女の子の姿が一番脅威に感じないと思ったので、この姿にしたとのこと。もちろん性別の区分はない。サクヤが男なので、女の子の方が好感を持ってくれるのではないかと。
会話には慣れていないので、たどたどしいが悪意は全く感じられない。
「ここで、やりたいことは何?」とハナ。
「あたしね。レベル3の生活がしてみたいの。 好きな人と結婚して子供産んで育ててみたいの。」
「それは良い考えね。応援するわ。 でもその身体じゃね?」
「あなたたちは、転移してきたみたいだけど、依り代はどうしたの?」
「パラレルワールド管理局にお願いしたの。」とハナ。
「そうか・・・。あたしたちの種族はレベル9で3つに別れたの。一つは進化を目指すあたしたち、2つ目は永い眠りについた者たち、そして時空と並行世界を調律しようとする者たち。そうなの・・・。進化を選んだあたしたちは、もう宇宙ではあたしだけでなってしまったの。」
「ねえ、ハナさん。パラレルワールド管理局に、あたしの依り代をお願いできない??。」
「いそぐ? 」
「急がないよ。 まだまだ、この身体で調べたいことがあるし、あなた方と仲良くしたい。 それより、あなた方やこの星について教えてくれないかな? 」
この星の生い立ちや、ハナやアイリス、そしてサクヤのことなどが語られた。
シン王子やドラコも紹介された。
魔女の家の居間は姦しい。
「で、サクヤの妻? 妃? 伴侶?は、・・・ハナ?、アイリス?、ドラコちゃん? なの??」
とんでもない質問が飛び出た。
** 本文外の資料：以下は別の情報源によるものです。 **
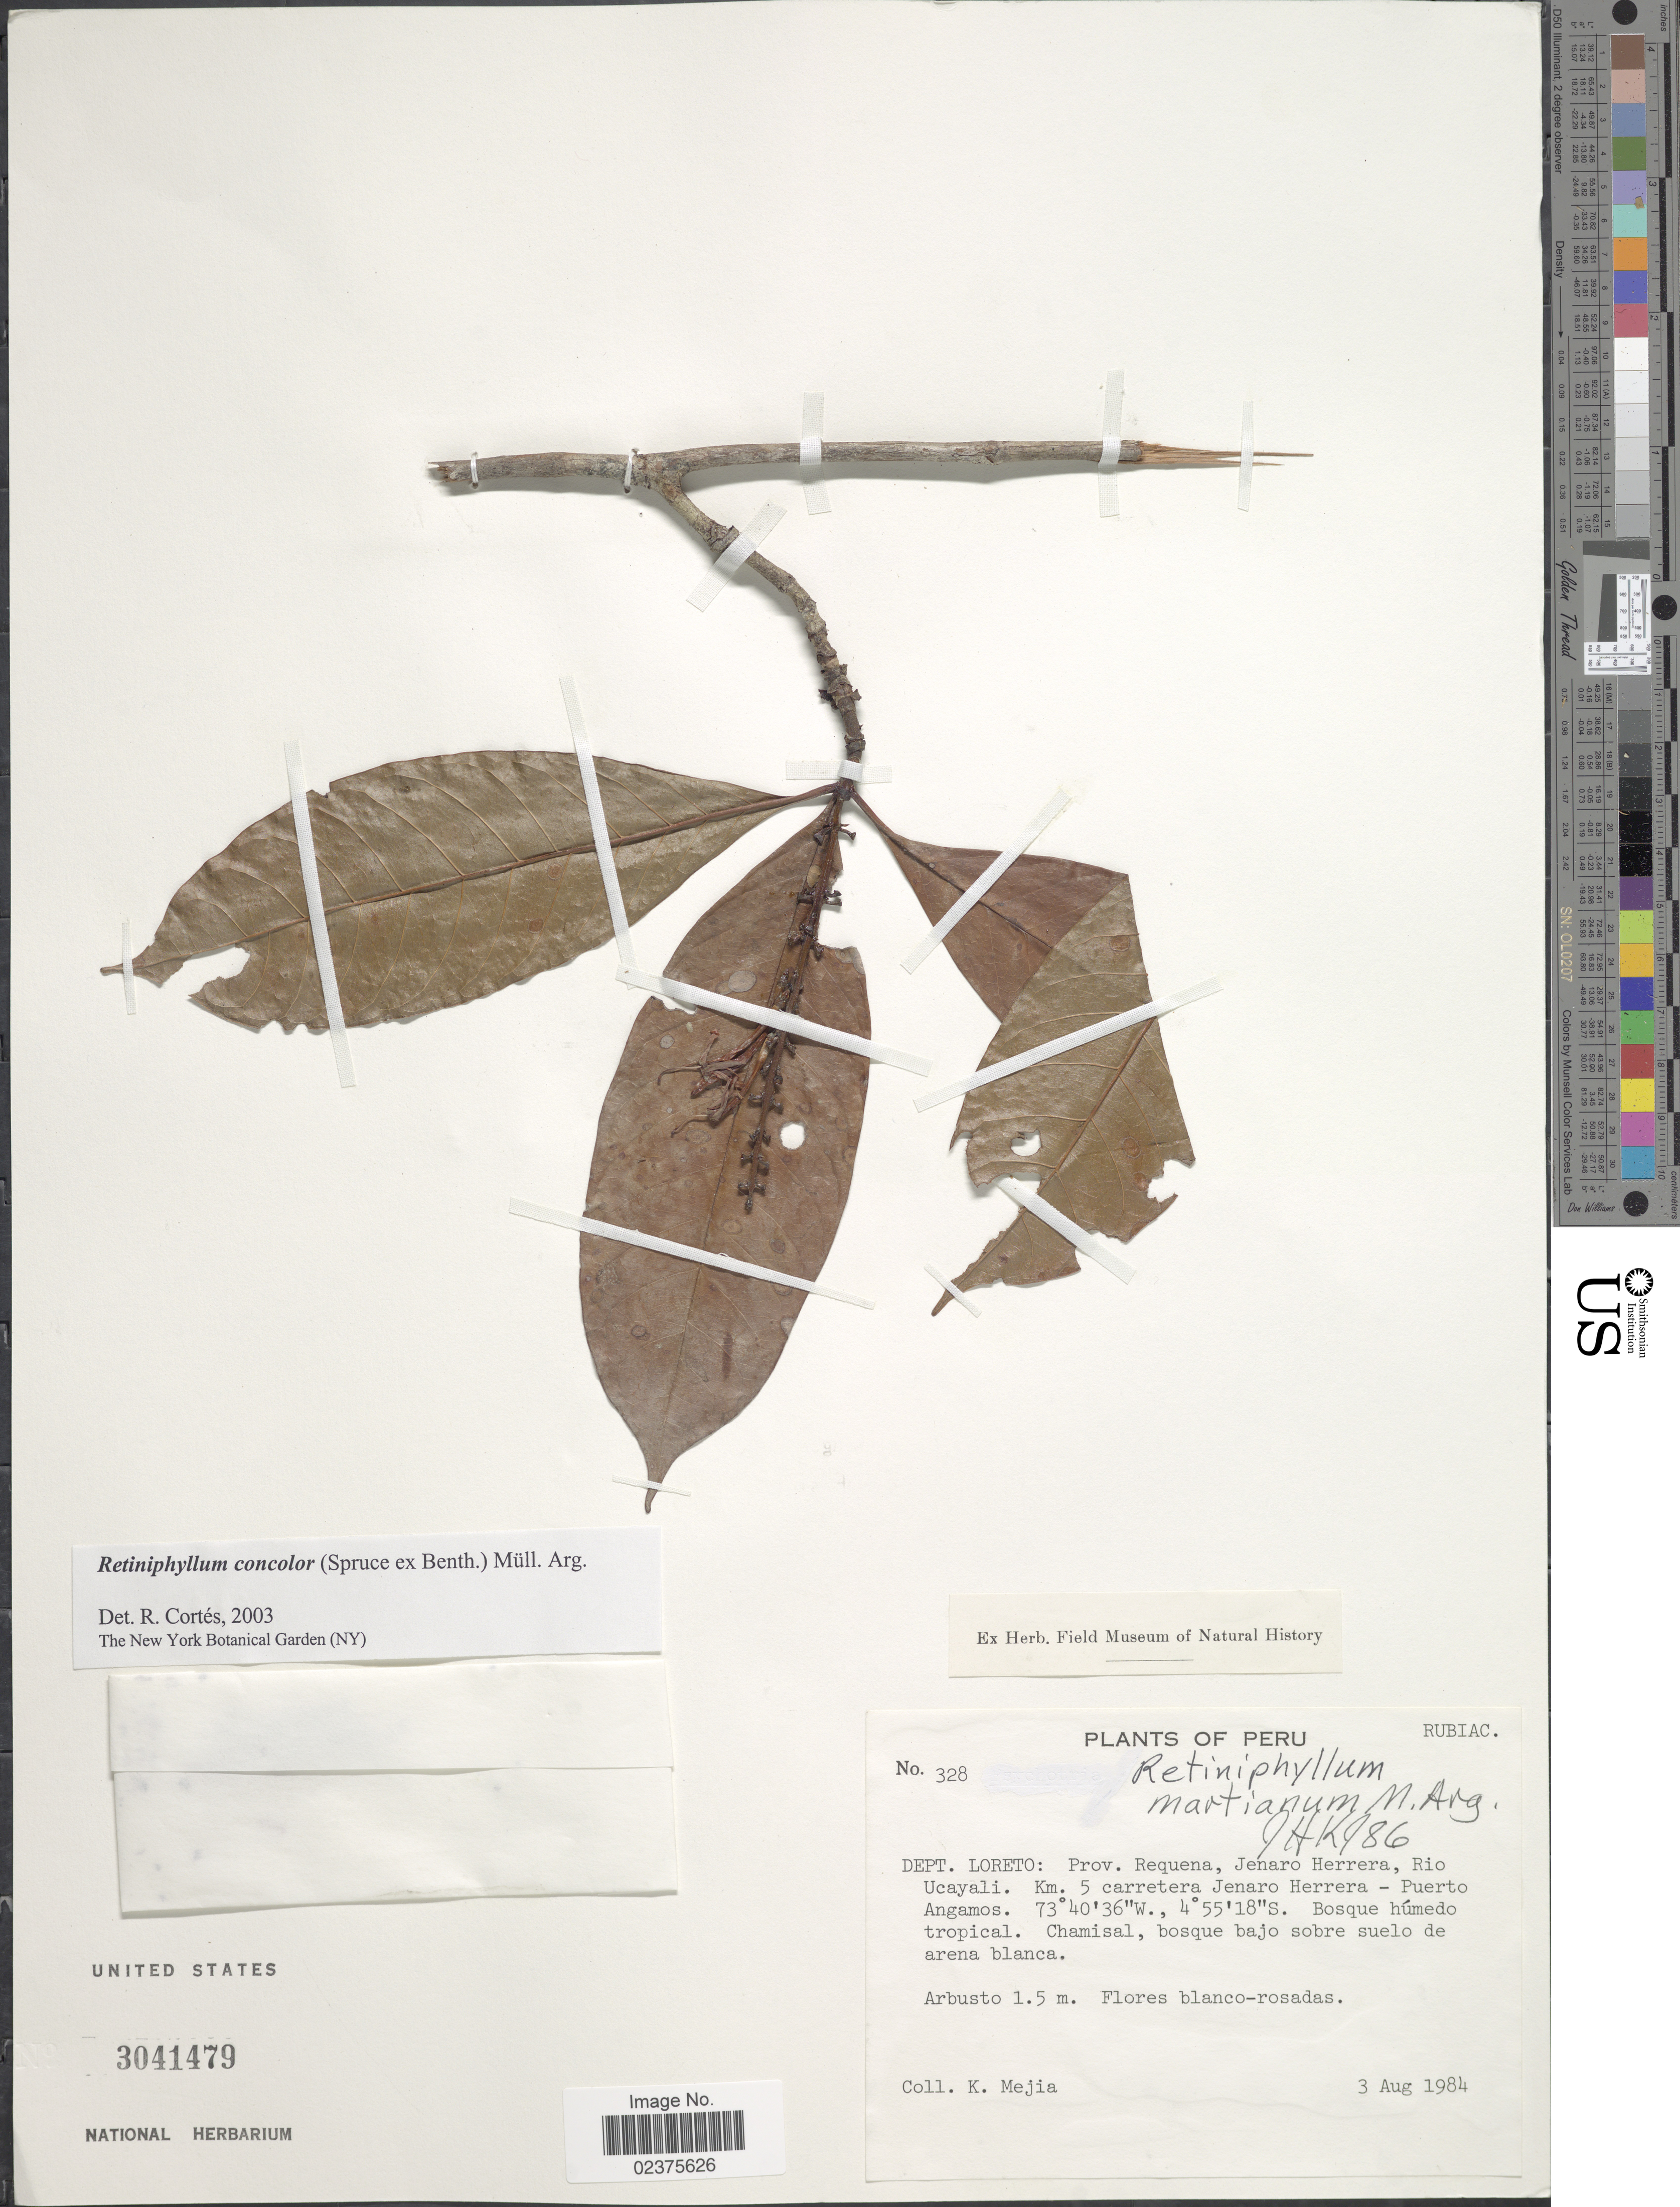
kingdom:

一瞬、居間の時間が止まった。
「もちろんサクヤは独身、独り者なだ。 妻の候補はいない!。残念ながら。」とシン王子がどや顔で言う。
「は・は・は・・。 私が勇者の従者で、妻の第一候補なのだ!」とドラコちゃんが少女たちの顔を見ながら、しれっと言う。
「はいはい ドラコちゃんには後でお仕置きが必要ね。」とハナ。
「えーー。おかあさん。それはないよーー。」とドラコがうなだれる。
まあ、たわいもないガールズトークに花が咲き、盛り上がった。
意外とレベル10のコロネちゃんは天然を持ち合わせているようだ。
「ところで、レベル10って、どういうこと?」とドラコ。
「そうね。あたしたちは、いろいろできることを追及して、特化してゆくの。そして共有するので。うーん。まあ、あなたがたの考える範疇ならば何でもできるよ。でもそれには対価が必ず必要なの。星が無いところに、星を出すなんてできないよ。 でも、星のもとの岩石とエネルギーがあればなんとかなるわね。 まあ1000年ぐらいかかるわね。 」
「神様になるって、どうなの?」とハナ。
「うーん。あたしは嫌い。 でも、なった人もいるよ。 でも、信心がエネルギーだから、信心がなくなれば、ただの知性体かな?。」
いずれにしても、レベル6からでは想像できないこともあると思う。
一方、パラレルワールド管理局もレベル10なんだよね。
時間と空間や精神面についても理解できないことが多い。
「ここで、しばらく手伝ってもらえるかな? 」と俺。
「もちろん。いいよ。 サクヤと一緒にいたいから。」
意味深なことを言って、にこっとする。